任务要求
将下方全部材料转换为 JSON 字符串列表，每行文字对应一个字符串，空行不计，图片标记不纳入结果。

*** 待审材料 ***

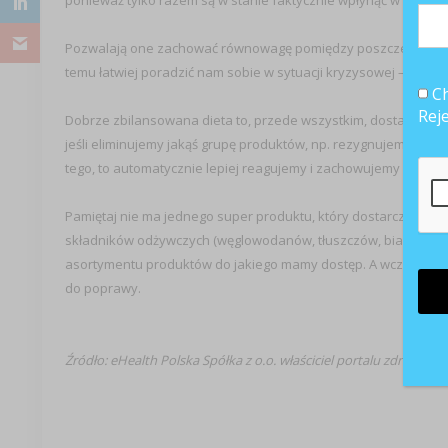
ponieważ tylko razem są w stanie faktycznie wpłynąć w pozyt
Pozwalają one zachować równowagę pomiędzy poszczególnymi sf
temu łatwiej poradzić nam sobie w sytuacji kryzysowej – robimy 
Ch
Rej
Dobrze zbilansowana dieta to, przede wszystkim, dostarczenie
jeśli eliminujemy jakąś grupę produktów, np. rezygnujemy z wę
tego, to automatycznie lepiej reagujemy i zachowujemy się w syt
Pamiętaj nie ma jednego super produktu, który dostarczy wszys
składników odżywczych (węglowodanów, tłuszczów, białka), wit
asortymentu produktów do jakiego mamy dostęp. A wcześniej, 
do poprawy.
Źródło: eHealth Polska Spółka z o.o. właściciel portalu zdrowotn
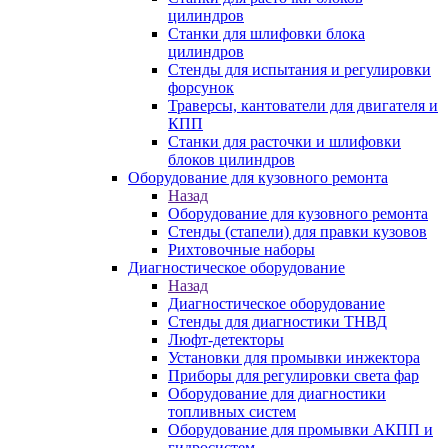
цилиндров
Станки для шлифовки блока
цилиндров
Стенды для испытания и регулировки
форсунок
Траверсы, кантователи для двигателя и
КПП
Станки для расточки и шлифовки
блоков цилиндров
Оборудование для кузовного ремонта
Назад
Оборудование для кузовного ремонта
Стенды (стапели) для правки кузовов
Рихтовочные наборы
Диагностическое оборудование
Назад
Диагностическое оборудование
Стенды для диагностики ТНВД
Люфт-детекторы
Установки для промывки инжектора
Приборы для регулировки света фар
Оборудование для диагностики
топливных систем
Оборудование для промывки АКПП и
гидросистем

***

练习作答
[
  "ponieważ tylko razem są w stanie faktycznie wpłynąć w pozyt",
  "Pozwalają one zachować równowagę pomiędzy poszczególnymi sf",
  "temu łatwiej poradzić nam sobie w sytuacji kryzysowej – robimy ",
  "Ch",
  "Rej",
  "Dobrze zbilansowana dieta to, przede wszystkim, dostarczenie",
  "jeśli eliminujemy jakąś grupę produktów, np. rezygnujemy z wę",
  "tego, to automatycznie lepiej reagujemy i zachowujemy się w syt",
  "Pamiętaj nie ma jednego super produktu, który dostarczy wszys",
  "składników odżywczych (węglowodanów, tłuszczów, białka), wit",
  "asortymentu produktów do jakiego mamy dostęp. A wcześniej, ",
  "do poprawy.",
  "Źródło: eHealth Polska Spółka z o.o. właściciel portalu zdrowotn",
  "цилиндров",
  "Станки для шлифовки блока",
  "цилиндров",
  "Стенды для испытания и регулировки",
  "форсунок",
  "Траверсы, кантователи для двигателя и",
  "КПП",
  "Станки для расточки и шлифовки",
  "блоков цилиндров",
  "Оборудование для кузовного ремонта",
  "Назад",
  "Оборудование для кузовного ремонта",
  "Стенды (стапели) для правки кузовов",
  "Рихтовочные наборы",
  "Диагностическое оборудование",
  "Назад",
  "Диагностическое оборудование",
  "Стенды для диагностики ТНВД",
  "Люфт-детекторы",
  "Установки для промывки инжектора",
  "Приборы для регулировки света фар",
  "Оборудование для диагностики",
  "топливных систем",
  "Оборудование для промывки АКПП и",
  "гидросистем"
]